17th Workshop on Building and Using Comparable Corpora

 

 

INVITED SPEAKER

François Yvon

Sorbonne Université, CNRS, ISIR
 
The way towards massively multilingual language models
 

Abstract

In this talk, I will discuss the training and evaluation of massively multilingual language models, that can handle dozens or even hundreds of languages. After motivating the development of such models, I will draw some lessons learned in the course of developing Glot500, a language model covering 500 languages, and some associated resources such as language identification softwares. I will also focus on the challenges raised by "low resourced" languages, i.e. languages for which (a) the available training data is often incomplete, highly specialised and also possibly very noisy; (b) the evaluation data are non existent, requiring to use innovative evaluation strategy, eg. based on various cross-lingual alignment tasks.

Bio

François Yvon is a senior CNRS researcher at the ISIR laboratory of Sorbonne-Université in Paris, France, working on Machine Translation and Multilingual Language Models. Before this, F. Yvon has been leading activities in Machine Translation at LISN / LIMSI in Orsay for about 15 years, resulting in more than one hundred scientific publications on all aspects related to the development and evaluation of multilingual language processing technologies, from word and sentence alignment to translation modelling and evaluation, including recent work on multi-domain adaptation in Machine Translation and on cross-lingual transfert learning issues.

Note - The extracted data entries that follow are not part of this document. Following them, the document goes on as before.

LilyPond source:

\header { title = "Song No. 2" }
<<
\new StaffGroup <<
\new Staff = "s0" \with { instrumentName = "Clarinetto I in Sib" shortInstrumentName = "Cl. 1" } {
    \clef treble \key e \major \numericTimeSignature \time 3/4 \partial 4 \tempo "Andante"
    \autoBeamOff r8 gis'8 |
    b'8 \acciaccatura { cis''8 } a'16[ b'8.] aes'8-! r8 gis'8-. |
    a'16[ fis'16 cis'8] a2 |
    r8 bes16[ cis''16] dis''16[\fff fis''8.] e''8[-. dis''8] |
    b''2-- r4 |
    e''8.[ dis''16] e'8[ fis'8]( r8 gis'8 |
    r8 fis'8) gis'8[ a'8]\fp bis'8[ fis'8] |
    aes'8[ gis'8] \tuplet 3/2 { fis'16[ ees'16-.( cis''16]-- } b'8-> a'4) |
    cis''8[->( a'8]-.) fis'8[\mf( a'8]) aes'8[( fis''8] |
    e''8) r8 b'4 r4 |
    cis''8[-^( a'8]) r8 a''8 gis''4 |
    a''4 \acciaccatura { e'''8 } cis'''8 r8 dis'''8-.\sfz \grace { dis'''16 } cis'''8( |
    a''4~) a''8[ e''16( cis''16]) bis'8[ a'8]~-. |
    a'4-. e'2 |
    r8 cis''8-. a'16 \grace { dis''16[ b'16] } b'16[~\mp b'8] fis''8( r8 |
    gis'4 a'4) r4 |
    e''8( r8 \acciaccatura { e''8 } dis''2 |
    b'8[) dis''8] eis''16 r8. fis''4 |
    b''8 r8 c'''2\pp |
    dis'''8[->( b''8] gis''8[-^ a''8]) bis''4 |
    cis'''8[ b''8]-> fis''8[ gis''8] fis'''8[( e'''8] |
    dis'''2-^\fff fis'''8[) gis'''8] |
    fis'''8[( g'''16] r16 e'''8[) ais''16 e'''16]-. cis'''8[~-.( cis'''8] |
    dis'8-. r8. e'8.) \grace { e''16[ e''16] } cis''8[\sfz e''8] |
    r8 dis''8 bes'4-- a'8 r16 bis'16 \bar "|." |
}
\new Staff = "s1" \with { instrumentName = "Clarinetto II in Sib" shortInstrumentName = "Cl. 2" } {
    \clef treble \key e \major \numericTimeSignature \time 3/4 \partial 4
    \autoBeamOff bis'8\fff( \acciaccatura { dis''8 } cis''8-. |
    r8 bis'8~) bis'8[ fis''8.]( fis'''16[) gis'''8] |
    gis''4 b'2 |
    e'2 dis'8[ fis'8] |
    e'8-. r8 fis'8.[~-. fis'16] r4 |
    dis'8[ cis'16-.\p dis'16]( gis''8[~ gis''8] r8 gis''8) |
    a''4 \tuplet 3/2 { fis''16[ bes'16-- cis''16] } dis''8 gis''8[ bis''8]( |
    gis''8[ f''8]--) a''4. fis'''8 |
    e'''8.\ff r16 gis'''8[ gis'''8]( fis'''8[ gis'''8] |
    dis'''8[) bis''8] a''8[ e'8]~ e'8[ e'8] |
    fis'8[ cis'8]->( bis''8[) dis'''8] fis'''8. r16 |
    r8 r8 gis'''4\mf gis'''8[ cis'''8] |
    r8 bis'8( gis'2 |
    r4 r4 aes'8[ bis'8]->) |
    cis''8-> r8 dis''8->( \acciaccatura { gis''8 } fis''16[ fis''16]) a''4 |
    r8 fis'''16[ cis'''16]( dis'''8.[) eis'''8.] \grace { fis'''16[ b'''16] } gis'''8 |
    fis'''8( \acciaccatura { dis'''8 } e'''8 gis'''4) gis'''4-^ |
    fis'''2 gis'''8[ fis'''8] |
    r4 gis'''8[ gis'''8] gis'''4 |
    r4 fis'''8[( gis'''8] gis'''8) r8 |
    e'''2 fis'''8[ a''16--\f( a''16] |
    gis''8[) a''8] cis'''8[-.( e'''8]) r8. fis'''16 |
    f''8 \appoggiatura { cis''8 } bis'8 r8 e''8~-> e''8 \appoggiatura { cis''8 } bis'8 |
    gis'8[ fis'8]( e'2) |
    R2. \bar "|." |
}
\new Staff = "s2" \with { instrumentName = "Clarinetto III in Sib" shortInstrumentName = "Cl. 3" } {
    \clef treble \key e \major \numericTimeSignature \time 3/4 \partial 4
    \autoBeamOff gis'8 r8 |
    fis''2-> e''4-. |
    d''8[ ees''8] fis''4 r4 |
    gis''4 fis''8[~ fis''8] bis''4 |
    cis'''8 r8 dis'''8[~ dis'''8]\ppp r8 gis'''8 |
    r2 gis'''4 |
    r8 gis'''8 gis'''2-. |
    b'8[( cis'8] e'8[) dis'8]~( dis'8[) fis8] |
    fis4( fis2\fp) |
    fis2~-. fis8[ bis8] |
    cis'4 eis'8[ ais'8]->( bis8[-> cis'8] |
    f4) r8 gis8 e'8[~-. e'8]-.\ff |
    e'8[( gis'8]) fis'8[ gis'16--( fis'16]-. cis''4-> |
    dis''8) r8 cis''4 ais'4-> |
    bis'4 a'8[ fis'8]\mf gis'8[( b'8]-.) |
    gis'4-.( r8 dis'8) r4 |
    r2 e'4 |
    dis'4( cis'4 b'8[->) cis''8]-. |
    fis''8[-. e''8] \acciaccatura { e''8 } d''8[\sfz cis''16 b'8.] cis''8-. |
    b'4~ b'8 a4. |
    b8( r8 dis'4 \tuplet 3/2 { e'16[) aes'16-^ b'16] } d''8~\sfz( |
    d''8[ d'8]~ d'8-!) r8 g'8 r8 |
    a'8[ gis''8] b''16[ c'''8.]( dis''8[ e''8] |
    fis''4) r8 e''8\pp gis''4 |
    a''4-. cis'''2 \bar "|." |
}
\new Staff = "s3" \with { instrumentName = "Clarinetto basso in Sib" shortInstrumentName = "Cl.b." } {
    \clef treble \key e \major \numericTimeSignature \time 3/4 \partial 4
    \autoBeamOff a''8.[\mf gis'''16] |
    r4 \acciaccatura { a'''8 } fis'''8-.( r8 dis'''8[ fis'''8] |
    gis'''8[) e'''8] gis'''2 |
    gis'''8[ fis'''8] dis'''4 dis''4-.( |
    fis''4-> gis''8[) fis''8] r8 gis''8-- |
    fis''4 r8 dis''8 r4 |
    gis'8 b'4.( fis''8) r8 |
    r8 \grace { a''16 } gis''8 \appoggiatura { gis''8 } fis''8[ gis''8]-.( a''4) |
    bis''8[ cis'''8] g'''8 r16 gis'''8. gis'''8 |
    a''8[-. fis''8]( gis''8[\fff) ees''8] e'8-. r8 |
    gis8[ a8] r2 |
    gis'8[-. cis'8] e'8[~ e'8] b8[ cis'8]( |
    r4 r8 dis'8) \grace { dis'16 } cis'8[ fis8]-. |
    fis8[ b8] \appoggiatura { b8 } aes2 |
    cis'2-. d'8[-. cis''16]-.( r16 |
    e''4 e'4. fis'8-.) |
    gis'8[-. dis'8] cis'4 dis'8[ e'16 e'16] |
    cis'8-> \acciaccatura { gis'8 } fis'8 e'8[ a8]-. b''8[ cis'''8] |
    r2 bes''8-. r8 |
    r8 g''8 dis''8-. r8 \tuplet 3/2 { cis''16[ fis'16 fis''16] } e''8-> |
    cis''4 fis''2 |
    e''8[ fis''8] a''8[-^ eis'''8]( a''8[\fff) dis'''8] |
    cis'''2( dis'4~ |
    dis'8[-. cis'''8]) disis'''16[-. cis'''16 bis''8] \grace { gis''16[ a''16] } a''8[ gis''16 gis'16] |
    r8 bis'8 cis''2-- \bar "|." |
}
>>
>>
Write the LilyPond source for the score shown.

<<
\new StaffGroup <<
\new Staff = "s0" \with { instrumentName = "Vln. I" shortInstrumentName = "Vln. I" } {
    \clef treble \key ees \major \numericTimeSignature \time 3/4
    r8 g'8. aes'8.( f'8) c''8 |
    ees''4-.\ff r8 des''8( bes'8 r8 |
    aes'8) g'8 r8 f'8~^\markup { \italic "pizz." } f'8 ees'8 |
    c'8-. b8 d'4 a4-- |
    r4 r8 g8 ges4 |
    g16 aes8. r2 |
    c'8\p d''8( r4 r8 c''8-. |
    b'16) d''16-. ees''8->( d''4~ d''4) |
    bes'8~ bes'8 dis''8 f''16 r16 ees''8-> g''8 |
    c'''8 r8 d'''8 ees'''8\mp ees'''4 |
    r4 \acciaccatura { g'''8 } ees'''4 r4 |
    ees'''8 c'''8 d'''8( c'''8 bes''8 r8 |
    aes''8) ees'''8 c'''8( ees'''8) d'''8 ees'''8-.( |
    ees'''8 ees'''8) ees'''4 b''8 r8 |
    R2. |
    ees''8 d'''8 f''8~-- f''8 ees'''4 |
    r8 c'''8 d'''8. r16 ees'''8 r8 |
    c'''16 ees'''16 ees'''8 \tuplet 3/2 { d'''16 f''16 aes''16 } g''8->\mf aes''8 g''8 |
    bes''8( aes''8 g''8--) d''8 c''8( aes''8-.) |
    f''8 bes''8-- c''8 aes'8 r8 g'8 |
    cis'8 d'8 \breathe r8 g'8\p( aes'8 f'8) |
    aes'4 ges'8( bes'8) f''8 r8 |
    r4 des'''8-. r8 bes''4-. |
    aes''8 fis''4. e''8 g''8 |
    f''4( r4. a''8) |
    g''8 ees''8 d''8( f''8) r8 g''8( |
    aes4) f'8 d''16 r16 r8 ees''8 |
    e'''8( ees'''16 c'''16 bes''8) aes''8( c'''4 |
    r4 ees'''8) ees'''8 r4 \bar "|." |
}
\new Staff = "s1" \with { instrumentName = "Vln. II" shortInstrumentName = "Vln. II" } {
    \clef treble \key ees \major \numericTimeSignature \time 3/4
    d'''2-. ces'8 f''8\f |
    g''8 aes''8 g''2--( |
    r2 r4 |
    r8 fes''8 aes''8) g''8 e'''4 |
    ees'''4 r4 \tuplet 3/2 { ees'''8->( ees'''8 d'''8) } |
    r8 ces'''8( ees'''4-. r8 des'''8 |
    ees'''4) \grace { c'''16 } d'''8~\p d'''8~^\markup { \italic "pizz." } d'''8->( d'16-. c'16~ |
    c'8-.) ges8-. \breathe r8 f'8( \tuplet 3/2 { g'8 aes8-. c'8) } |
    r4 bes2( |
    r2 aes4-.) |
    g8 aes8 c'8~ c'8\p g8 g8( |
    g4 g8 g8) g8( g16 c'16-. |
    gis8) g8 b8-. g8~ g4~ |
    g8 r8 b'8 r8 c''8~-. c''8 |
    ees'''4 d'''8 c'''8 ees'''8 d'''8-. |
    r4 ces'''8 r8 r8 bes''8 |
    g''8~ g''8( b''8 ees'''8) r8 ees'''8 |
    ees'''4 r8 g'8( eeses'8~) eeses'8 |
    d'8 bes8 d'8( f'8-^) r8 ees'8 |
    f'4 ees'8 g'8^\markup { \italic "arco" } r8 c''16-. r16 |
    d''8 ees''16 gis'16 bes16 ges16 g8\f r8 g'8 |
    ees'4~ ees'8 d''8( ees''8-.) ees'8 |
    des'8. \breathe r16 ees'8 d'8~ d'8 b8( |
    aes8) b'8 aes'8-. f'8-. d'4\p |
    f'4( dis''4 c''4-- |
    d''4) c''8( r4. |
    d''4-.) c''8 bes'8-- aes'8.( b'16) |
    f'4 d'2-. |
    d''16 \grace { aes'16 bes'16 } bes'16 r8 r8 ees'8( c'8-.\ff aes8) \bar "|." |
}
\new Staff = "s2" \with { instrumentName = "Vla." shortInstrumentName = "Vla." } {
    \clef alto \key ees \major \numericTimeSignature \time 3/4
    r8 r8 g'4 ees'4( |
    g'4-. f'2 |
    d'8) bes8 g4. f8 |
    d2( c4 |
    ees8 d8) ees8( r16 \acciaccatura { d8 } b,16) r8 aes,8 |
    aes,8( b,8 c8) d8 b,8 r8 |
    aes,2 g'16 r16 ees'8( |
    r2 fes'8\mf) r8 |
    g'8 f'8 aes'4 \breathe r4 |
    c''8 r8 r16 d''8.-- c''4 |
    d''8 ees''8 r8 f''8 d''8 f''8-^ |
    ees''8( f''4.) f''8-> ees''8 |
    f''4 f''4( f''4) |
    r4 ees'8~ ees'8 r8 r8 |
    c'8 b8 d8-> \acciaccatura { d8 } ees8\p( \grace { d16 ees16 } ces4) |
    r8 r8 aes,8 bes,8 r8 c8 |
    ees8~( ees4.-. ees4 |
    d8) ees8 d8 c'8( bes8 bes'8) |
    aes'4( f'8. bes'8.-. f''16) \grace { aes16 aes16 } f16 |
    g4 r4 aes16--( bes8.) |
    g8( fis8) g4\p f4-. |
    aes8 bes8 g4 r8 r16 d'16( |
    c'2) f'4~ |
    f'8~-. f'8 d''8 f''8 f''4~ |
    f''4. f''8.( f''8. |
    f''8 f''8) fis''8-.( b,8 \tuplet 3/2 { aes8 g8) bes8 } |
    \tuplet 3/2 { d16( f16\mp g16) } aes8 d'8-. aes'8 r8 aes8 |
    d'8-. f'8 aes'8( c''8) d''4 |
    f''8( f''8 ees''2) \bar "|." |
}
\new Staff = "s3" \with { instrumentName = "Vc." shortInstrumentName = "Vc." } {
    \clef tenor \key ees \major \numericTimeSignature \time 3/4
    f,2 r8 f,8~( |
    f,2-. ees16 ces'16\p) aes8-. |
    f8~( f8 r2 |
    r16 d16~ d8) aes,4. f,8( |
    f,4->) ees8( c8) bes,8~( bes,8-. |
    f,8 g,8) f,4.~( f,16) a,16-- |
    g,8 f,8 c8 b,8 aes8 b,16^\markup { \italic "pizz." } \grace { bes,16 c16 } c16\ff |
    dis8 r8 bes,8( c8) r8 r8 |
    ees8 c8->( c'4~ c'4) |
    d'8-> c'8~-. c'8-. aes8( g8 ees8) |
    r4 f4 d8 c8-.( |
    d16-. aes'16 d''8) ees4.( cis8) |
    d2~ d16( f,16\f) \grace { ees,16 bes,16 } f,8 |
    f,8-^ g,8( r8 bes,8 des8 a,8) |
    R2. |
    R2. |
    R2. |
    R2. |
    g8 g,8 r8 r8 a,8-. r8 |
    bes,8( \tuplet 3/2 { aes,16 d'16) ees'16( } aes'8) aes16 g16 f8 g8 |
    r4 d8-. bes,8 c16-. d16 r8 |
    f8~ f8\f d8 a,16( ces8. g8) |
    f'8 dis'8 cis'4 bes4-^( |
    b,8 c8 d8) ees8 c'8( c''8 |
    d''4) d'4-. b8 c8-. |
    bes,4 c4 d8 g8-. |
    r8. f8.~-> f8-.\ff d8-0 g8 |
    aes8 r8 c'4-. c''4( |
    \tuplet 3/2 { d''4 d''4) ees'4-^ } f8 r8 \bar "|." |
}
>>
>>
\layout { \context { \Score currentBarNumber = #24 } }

He has acted as coordinator or Principal Investigator in multiple past national and international projects in Machine Translation and has supervised more than 20 PhDs on related topics. Between 2013 and 2020, Dr. Yvon has also been the general director of the LIMSI laboratory in Orsay. He is a board member of the European chapter of the Association for Computational Linguistics, of the MetaNet network, and has recently contributed as an expert on linguistic technologies for the French language to several European projects (European Language Resource Collection, ELE - European Language Equality, ELG - European Language Grid).